LLM Function Calling 완벽 가이드: Tool Use 패턴부터 프로덕션 설계까지

Function Calling이란?
- 동작 흐름
OpenAI Function Calling
- 기본 사용법
- 병렬 함수 호출 (Parallel Tool Calls)
Anthropic Tool Use
에러 처리 패턴
- 강건한 함수 실행 루프
Structured Output과 Function Calling
오픈소스 모델에서의 Function Calling
- Ollama + Tool Use
- vLLM으로 Tool Use 서빙
프로덕션 설계 패턴
벤치마크: Function Calling 성능 비교

Function Calling이란?

Function Calling(Tool Use)은 LLM이 외부 함수/API를 호출할 수 있게 하는 메커니즘입니다. LLM 자체가 코드를 실행하는 것이 아니라, 어떤 함수를 어떤 인자로 호출해야 하는지 결정하고, 실제 실행은 애플리케이션이 담당합니다.

동작 흐름

사용자: "서울 날씨 알려줘"
    ↓
LLM: tool_call(get_weather, city="서울")
    ↓
앱: get_weather("서울") 실행 → {"temp": 5, "condition": "맑음"}
    ↓
LLM: "서울의 현재 날씨는 기온 5°C, 맑음입니다."

OpenAI Function Calling

기본 사용법

from openai import OpenAI
import json

client = OpenAI()

# 도구 정의
tools = [
    {
        "type": "function",
        "function": {
            "name": "get_weather",
            "description": "특정 도시의 현재 날씨 정보를 가져옵니다",
            "parameters": {
                "type": "object",
                "properties": {
                    "city": {
                        "type": "string",
                        "description": "도시 이름 (예: 서울, Tokyo, New York)"
                    },
                    "unit": {
                        "type": "string",
                        "enum": ["celsius", "fahrenheit"],
                        "description": "온도 단위"
                    }
                },
                "required": ["city"]
            }
        }
    },
    {
        "type": "function",
        "function": {
            "name": "search_products",
            "description": "상품을 검색합니다",
            "parameters": {
                "type": "object",
                "properties": {
                    "query": {"type": "string", "description": "검색어"},
                    "category": {"type": "string", "enum": ["electronics", "clothing", "food"]},
                    "max_price": {"type": "number", "description": "최대 가격 (원)"},
                    "sort_by": {"type": "string", "enum": ["price", "rating", "newest"]}
                },
                "required": ["query"]
            }
        }
    }
]

# 첫 번째 호출
response = client.chat.completions.create(
    model="gpt-4o",
    messages=[{"role": "user", "content": "서울 날씨 알려주고, 우산도 검색해줘"}],
    tools=tools,
    tool_choice="auto"
)

message = response.choices[0].message
print(f"Tool calls: {len(message.tool_calls)}")

# 도구 실행 및 결과 전달
messages = [
    {"role": "user", "content": "서울 날씨 알려주고, 우산도 검색해줘"},
    message  # assistant의 tool_call 메시지
]

# 각 tool_call에 대한 결과 추가
for tool_call in message.tool_calls:
    func_name = tool_call.function.name
    args = json.loads(tool_call.function.arguments)
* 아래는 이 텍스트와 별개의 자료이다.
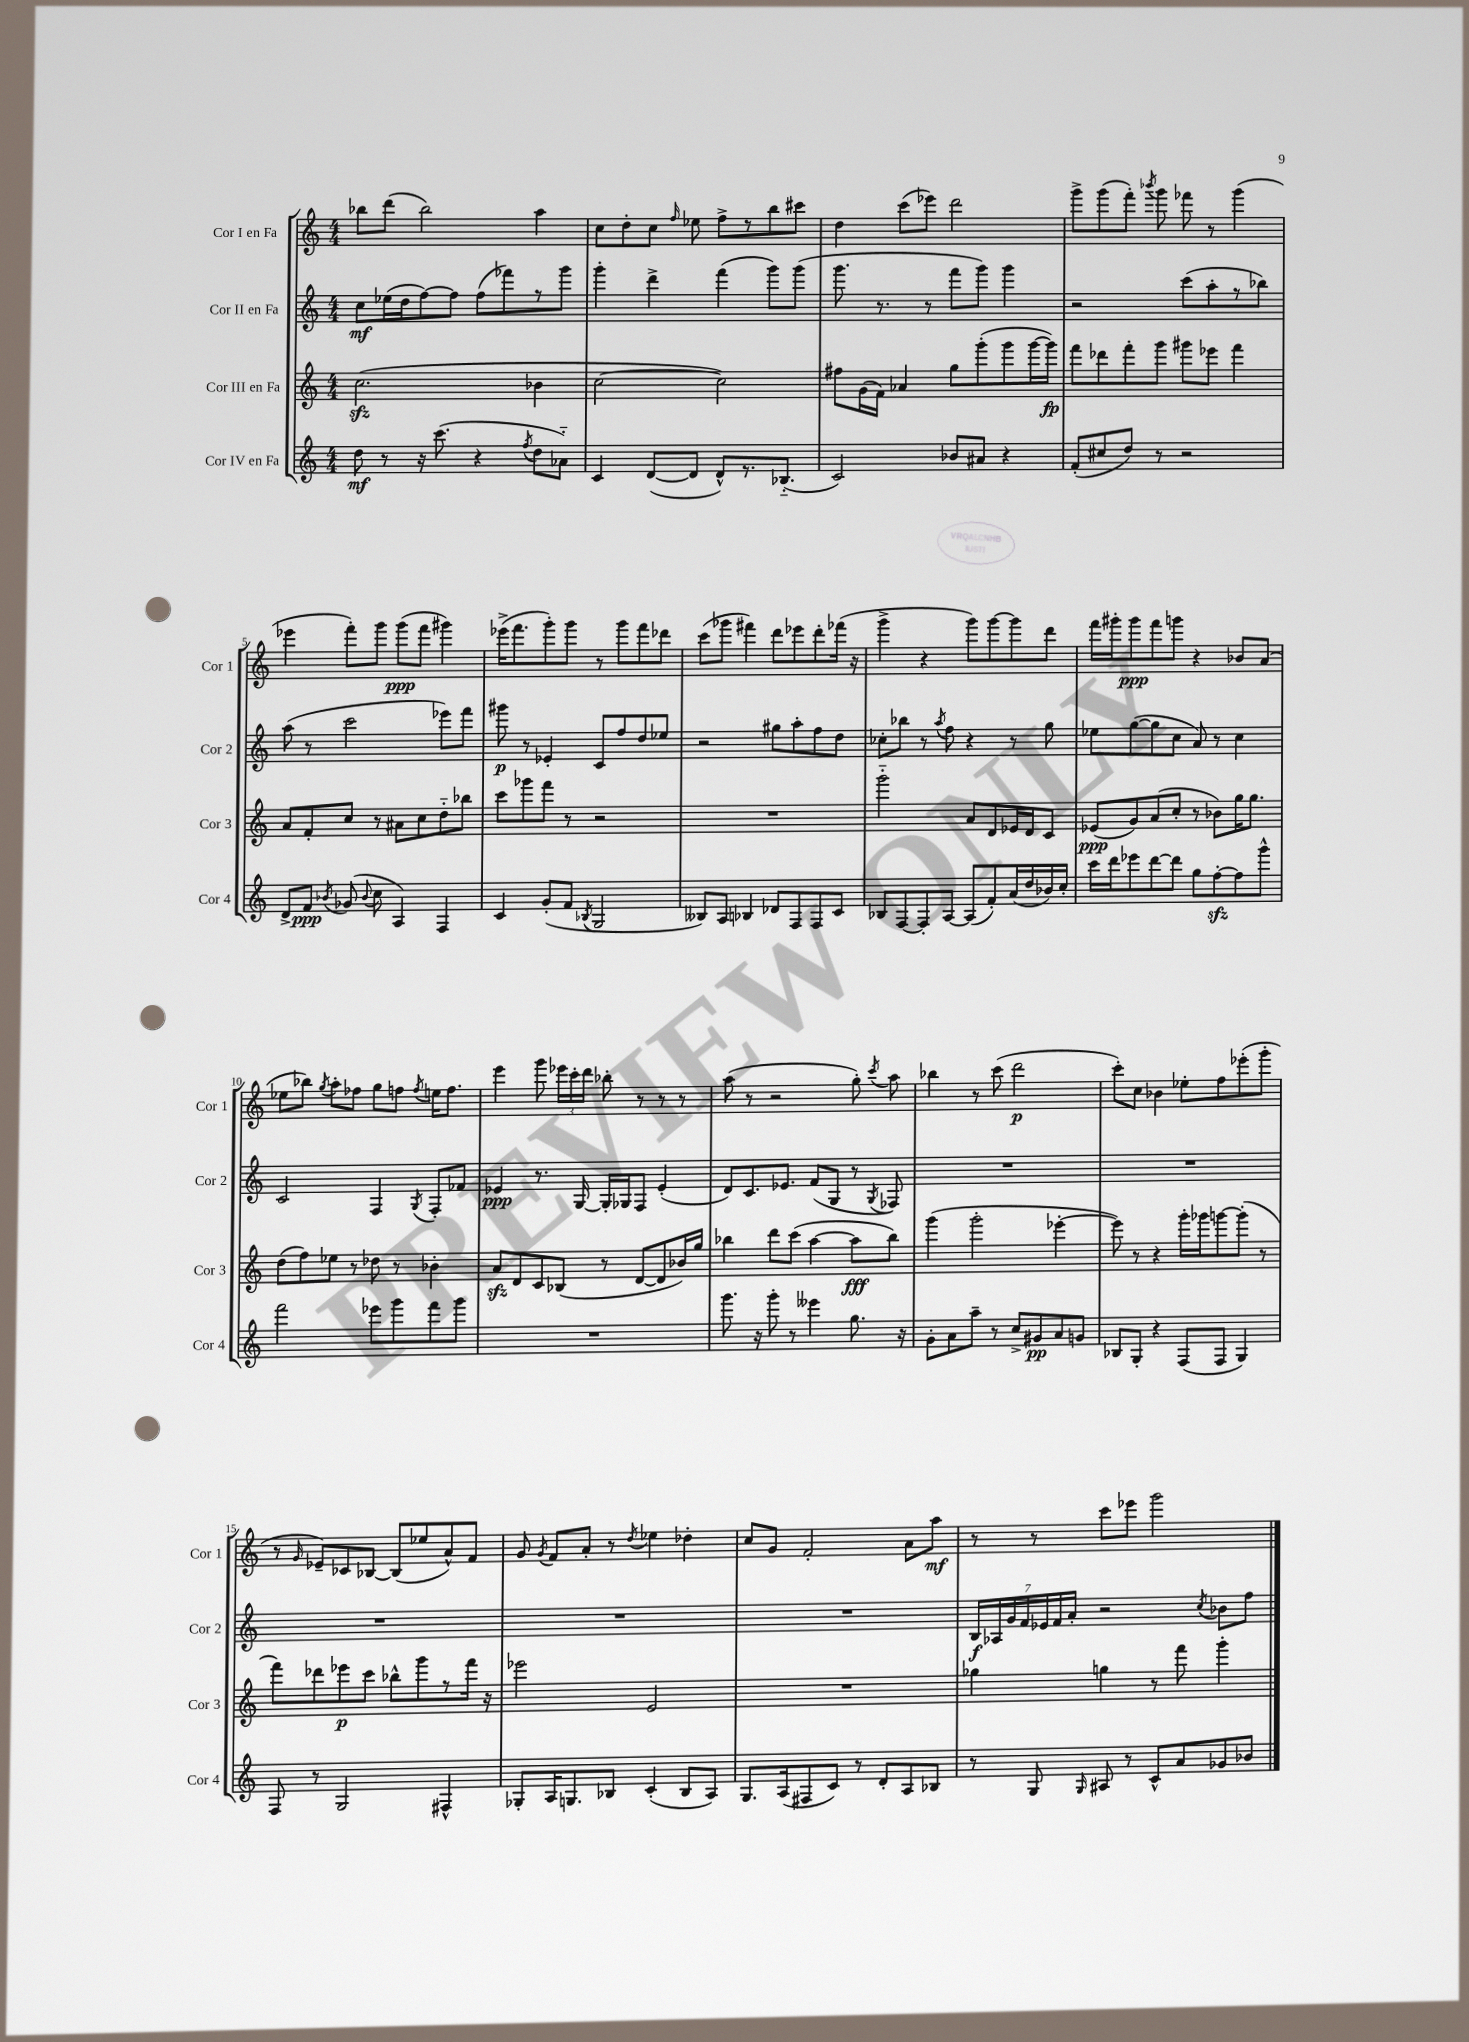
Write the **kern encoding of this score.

**kern	**dynam	**kern	**dynam	**kern	**dynam	**kern	**dynam
*part4	*part4	*part3	*part3	*part2	*part2	*part1	*part1
*staff4	*staff4	*staff3	*staff3	*staff2	*staff2	*staff1	*staff1
*I"Cor IV en Fa	*	*I"Cor III en Fa	*	*I"Cor II en Fa	*	*I"Cor I en Fa	*
*I'Cor 4	*	*I'Cor 3	*	*I'Cor 2	*	*I'Cor 1	*
*clefG2	*	*clefG2	*	*clefG2	*	*clefG2	*
*k[]	*	*k[]	*	*k[]	*	*k[]	*
*M4/4	*	*M4/4	*	*M4/4	*	*M4/4	*
=1	=1	=1	=1	=1	=1	=1	=1
8dd\	mf	(2.cczz\	.	8cc\L	mf	8bb-X\L	.
8r	.	.	.	(16ee-X\L	.	(8ddd\J	.
.	.	.	.	16dd\J	.	.	.
16r	.	.	.	[8ff\)	.	2bb-\)	.
(8.ccc\	.	.	.	.	.	.	.
.	.	.	.	8ff\J]	.	.	.
4r	.	.	.	(8ff\L	.	.	.
.	.	.	.	8fff-X\)	.	.	.
8qff/	.	.	.	.	.	.	.
8dd\L	.	4b-X\	.	8r	.	4aa\	.
8a-X\J)	.	.	.	8ggg\J	.	.	.
=2	=2	=2	=2	=2	=2	=2	=2
4c/	.	[2cc\	.	4ggg'\	.	8cc\L	.
.	.	.	.	.	.	8dd'\	.
([8d/L	.	.	.	4ddd^\	.	8cc\J	.
.	.	.	.	.	.	16qqff/	.
8d/J]	.	.	.	.	.	8ee-X\	.
8d^^/L)	.	2cc\])	.	(4fff\	.	8ff^\L	.
8.r	.	.	.	.	.	8r	.
.	.	.	.	8ggg\L)	.	8bb\	.
(8.B-X/J	.	.	.	.	.	.	.
.	.	.	.	(8ggg\J	.	8ccc#X\J	.
=3	=3	=3	=3	=3	=3	=3	=3
2c/)	.	8ff#X\L	.	8.ggg\	.	4dd\	.
.	.	(16g\L	.	.	.	.	.
.	.	16f\JJ)	.	8.r	.	.	.
.	.	4a-X/	.	.	.	(8ccc\L	.
.	.	.	.	8r	.	8eee-X\J)	.
8b-X/L	.	8gg\L	.	8fff\L	.	2ddd\	.
8a#X/J	.	(8ggg'\	.	8ggg\J)	.	.	.
4r	.	8ggg\	.	4ggg\	.	.	.
.	.	[16ggg\L	.	.	.	.	.
.	.	16ggg\JJ])	fp	.	.	.	.
=4	=4	=4	=4	=4	=4	=4	=4
(8f'/L	.	8fff\L	.	2r	.	8ggg^\L	.
8cc#X/	.	8ddd-X\	.	.	.	(8ggg\	.
8dd/J)	.	8fff'\	.	.	.	8fff'\J)	.
.	.	.	.	.	.	8qbbb-X/	.
8r	.	8ggg\J	.	.	.	8ggg\	.
2r	.	8ggg#X\L	.	(8ccc\L	.	8fff-X\	.
.	.	8eee-X\J	.	8aa'\	.	8r	.
.	.	4fff\	.	8r	.	(4ggg\	.
.	.	.	.	8bb-X\J)	.	.	.
!!LO:LB:g=z
=5	=5	=5	=5	=5	=5	=5	=5
8d^/L	.	8a/L	.	(8aa\	.	4eee-X\	.
8f/J	ppp	8f'/	.	8r	.	.	.
8qb-X/	.	.	.	.	.	.	.
(8g-X/	.	8cc/J	.	2ccc\	.	8fff'\L)	.
8qqb-/	.	.	.	.	.	.	.
8cc\	.	8r	.	.	.	8ggg\J	.
4A/)	.	8a#X\L	.	.	.	(8ggg\L	ppp
.	.	8cc\	.	.	.	8fff\J	.
4F/	.	8dd\	.	8eee-X\L)	.	4ggg#X\)	.
.	.	8bb-X\J	.	8fff\J	.	.	.
=6	=6	=6	=6	=6	=6	=6	=6
4c/	.	8ccc\L	.	8ggg#X\	p	(16eee-X^\KL	.
.	.	.	.	.	.	8.fff\	.
.	.	8ggg-X\	.	8r	.	.	.
(8g'/L	.	8fff\J	.	4e-X'/	.	8ggg'\)	.
8f/J	.	8r	.	.	.	8ggg\J	.
8qB-X/	.	.	.	.	.	.	.
2G/	.	2r	.	8c/L	.	8r	.
.	.	.	.	8ff/	.	8ggg\L	.
.	.	.	.	8dd/	.	8fff\	.
.	.	.	.	8ee-X/J	.	8ddd-X\J	.
=7	=7	=7	=7	=7	=7	=7	=7
8B--X/L)	.	1r	.	2r	.	(8ccc\L	.
8A/J	.	.	.	.	.	8ggg-X\J	.
4B-X/	.	.	.	.	.	4fff#X\)	.
8d-X/L	.	.	.	8gg#X\L	.	8ddd\L	.
8F/	.	.	.	8aa'\	.	8eee-X\	.
8F/	.	.	.	8ff\	.	8ddd'\	.
8c/J	.	.	.	8dd\J	.	(16fff-X\Jk	.
.	.	.	.	.	.	16r	.
=8	=8	=8	=8	=8	=8	=8	=8
8B-X/L	.	2ggg\	.	8cc-X'\L	.	4ggg^\	.
[8F/	.	.	.	8bb-X\J	.	.	.
8F'/]	.	.	.	8r	.	4r	.
.	.	.	.	8qaa/	.	.	.
[8A/J	.	.	.	8ff\	.	.	.
(8A/L]	.	8a/L	.	4r	.	8ggg\L)	.
8f'/)	.	8d/	.	.	.	[8ggg\	.
(16a/L	.	16e-X/L	.	8r	.	8ggg\]	.
16dd/	.	16d/J	.	.	.	.	.
16b-X/)	.	8c/J	.	8gg\	.	8ddd\J	.
16cc'/JJ	.	.	.	.	.	.	.
=9	=9	=9	=9	=9	=9	=9	=9
16ccc\LL	.	(8e-X/L	ppp	8ee-X\L	.	16fff\LL	.
16ddd\J	.	.	.	.	.	16ggg#X'\J	.
8eee-X\	.	8g/)	.	([8gg\	.	8ggg#\	ppp
[8ddd\	.	(8a/	.	8gg\]	.	8fff\	.
8ddd\J]	.	8cc'/J	.	8cc\J	.	8gggn\J	.
8gg\L	.	8r	.	8a/)	.	4r	.
[8ffzz'\	.	8b-X\L)	.	8r	.	.	.
8ff\]	.	16gg\K	.	4cc\	.	8b-X/L	.
.	.	8.gg\J	.	.	.	.	.
8ggg^^\J	.	.	.	.	.	(8a/J	.
!!LO:LB:g=z
=10	=10	=10	=10	=10	=10	=10	=10
2fff\	.	(8dd\L	.	2c/	.	8ee-X\L	.
.	.	8ff\)	.	.	.	8bb-X\J)	.
.	.	.	.	.	.	8qgg/	.
.	.	8ee-X\J	.	.	.	8aa'\L	.
.	.	8r	.	.	.	8ff-X\J	.
8eee-X\L	.	8dd-X\	.	4F/	.	8gg\L	.
8ggg\	.	8r	.	.	.	8ffn\J	.
.	.	.	.	8qG/	.	8qff/	.
8fff\	.	4b-X'\	.	8F'/L	.	16een\KL	.
.	.	.	.	.	.	8.ff\J	.
8ggg\J	.	.	.	8f-X/J	.	.	.
=11	=11	=11	=11	=11	=11	=11	=11
1r	.	8azz/L	.	4e-X/	ppp	4eee\	.
.	.	8d/	.	.	.	.	.
.	.	8c/	.	8.r	.	8ggg\	.
.	.	(8B-X/J	.	.	.	24eee-X\LL	.
.	.	.	.	.	.	24ccc'\	.
.	.	.	.	[16G/	.	.	.
.	.	.	.	.	.	24ddd\JJ	.
.	.	8r	.	16G'/LL]	.	8bb-X'\	.
.	.	.	.	16G-X/J	.	.	.
.	.	[8d/L	.	8F/J	.	8r	.
.	.	8d/]	.	(4e-'/	.	8r	.
.	.	16b-X/L)	.	.	.	8r	.
.	.	16gg/JJ	.	.	.	.	.
=12	=12	=12	=12	=12	=12	=12	=12
8.ggg\	.	4bb-X\	.	8d/L)	.	(8aa\	.
.	.	.	.	8.c/	.	8r	.
16r	.	.	.	.	.	.	.
8ggg'\	.	8ddd\L	.	.	.	2r	.
.	.	.	.	8.e-X/J	.	.	.
8r	.	(8ccc\J	.	.	.	.	.
4eee--X\	.	[4aa\	.	(8f/L	.	.	.
.	.	.	.	8G/J	.	.	.
8.gg\	.	8aa\L]	fff	8r	.	8gg'\)	.
.	.	.	.	8qG/	.	8qccc/	.
.	.	8bb-\J)	.	8F-X/)	.	8aa\	.
16r	.	.	.	.	.	.	.
=13	=13	=13	=13	=13	=13	=13	=13
8g'\L	.	(4ggg\	.	1r	.	4bb-X\	.
8a\	.	.	.	.	.	.	.
8aa~\J	.	2ggg'\	.	.	.	8r	.
8r	.	.	.	.	.	(8ccc\	.
8cc^/L	.	.	.	.	.	2ddd\	p
8g#X/	pp	.	.	.	.	.	.
8a/	.	[4eee-X'\	.	.	.	.	.
8gn/J	.	.	.	.	.	.	.
=14	=14	=14	=14	=14	=14	=14	=14
8B-X/L	.	8eee-\])	.	1r	.	8ccc'\L)	.
8G'/J	.	8r	.	.	.	8cc\J	.
4r	.	4r	.	.	.	4b-X\	.
(8F/L	.	16ggg'\LL	.	.	.	8ee-X'\L	.
.	.	16ggg-X\J	.	.	.	.	.
8F/J	.	[8gggn\	.	.	.	8ff\	.
4G/)	.	(8ggg'\J]	.	.	.	(8eee-X'\	.
.	.	8r	.	.	.	8ggg'\J	.
!!LO:LB:g=z
=15	=15	=15	=15	=15	=15	=15	=15
8F/	.	8fff\L)	.	1r	.	8r	.
.	.	.	.	.	.	16qqg/	.
8r	.	8ddd-X\	.	.	.	8e-X~/L)	.
2G/	.	8eee-X\	p	.	.	8c-X/	.
.	.	8ccc\J	.	.	.	[8B-X/J	.
.	.	8bb-X^^\L	.	.	.	(8B-/L]	.
.	.	8ggg\	.	.	.	8ee-X/	.
4F#X^^/	.	8r	.	.	.	8a^^/)	.
.	.	16fff\Jk	.	.	.	8f/J	.
.	.	16r	.	.	.	.	.
=16	=16	=16	=16	=16	=16	=16	=16
8G-X'/L	.	2eee-X\	.	1r	.	8g/	.
.	.	.	.	.	.	8qg/	.
16A/K	.	.	.	.	.	8f/L	.
8.Gn/	.	.	.	.	.	.	.
.	.	.	.	.	.	8a'/J	.
8B-X/J	.	.	.	.	.	8r	.
.	.	.	.	.	.	8qdd/	.
(4c'/	.	2e/	.	.	.	4ee-X\	.
8B-/L	.	.	.	.	.	4dd-X'\	.
8A/J)	.	.	.	.	.	.	.
=17	=17	=17	=17	=17	=17	=17	=17
8.G/L	.	1r	.	1r	.	8cc/L	.
.	.	.	.	.	.	8g/J	.
(16A/k	.	.	.	.	.	.	.
8F#X/	.	.	.	.	.	2f'/	.
8c/J)	.	.	.	.	.	.	.
8r	.	.	.	.	.	.	.
8d'/L	.	.	.	.	.	.	.
8A/	.	.	.	.	.	8a\L	.
8B-X/J	.	.	.	.	.	8aa\J	mf
=18	=18	=18	=18	=18	=18	=18	=18
8r	.	4gg-X\	.	28B/LL	f	8r	.
.	.	.	.	28A-X/	.	.	.
.	.	.	.	28g/	.	.	.
.	.	.	.	28f/	.	.	.
8G/	.	.	.	.	.	8r	.
.	.	.	.	28e-X/	.	.	.
.	.	.	.	28f/	.	.	.
.	.	.	.	28a'/JJ	.	.	.
16qqG/	.	.	.	.	.	.	.
8A#X/	.	4ggn\	.	2r	.	8ccc\L	.
8r	.	.	.	.	.	8eee-X\J	.
8c^^/L	.	8r	.	.	.	2ggg\	.
8a/	.	8fff\	.	.	.	.	.
.	.	.	.	8qcc/	.	.	.
8g-X/	.	4ggg'\	.	8b-X\L	.	.	.
8b-X/J	.	.	.	8ff\J	.	.	.
==	==	==	==	==	==	==	==
*-	*-	*-	*-	*-	*-	*-	*-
    if func_name == "get_weather":
        result = {"temp": 5, "condition": "흐림", "humidity": 65}
    elif func_name == "search_products":
        result = [
            {"name": "접이식 우산", "price": 15000, "rating": 4.5},
            {"name": "자동 우산", "price": 25000, "rating": 4.8}
        ]
    else:
        result = {"error": "Unknown function"}

    messages.append({
        "role": "tool",
        "tool_call_id": tool_call.id,
        "content": json.dumps(result, ensure_ascii=False)
    })

# 최종 응답 생성
final_response = client.chat.completions.create(
    model="gpt-4o",
    messages=messages,
    tools=tools
)

print(final_response.choices[0].message.content)

병렬 함수 호출 (Parallel Tool Calls)

GPT-4o는 여러 함수를 동시에 호출할 수 있습니다:

# "서울 날씨 알려주고, 우산도 검색해줘" → 2개 tool_call이 동시에 반환됨
# tool_calls = [
#   {"function": {"name": "get_weather", "arguments": '{"city": "서울"}'}},
#   {"function": {"name": "search_products", "arguments": '{"query": "우산"}'}}
# ]

import asyncio

async def execute_tool_calls(tool_calls: list) -> list:
    """병렬로 도구 호출을 실행합니다."""
    async def execute_one(tc):
        func_name = tc.function.name
        args = json.loads(tc.function.arguments)

        # 실제로는 API 호출 등 비동기 작업
        if func_name == "get_weather":
            return await get_weather_async(**args)
        elif func_name == "search_products":
            return await search_products_async(**args)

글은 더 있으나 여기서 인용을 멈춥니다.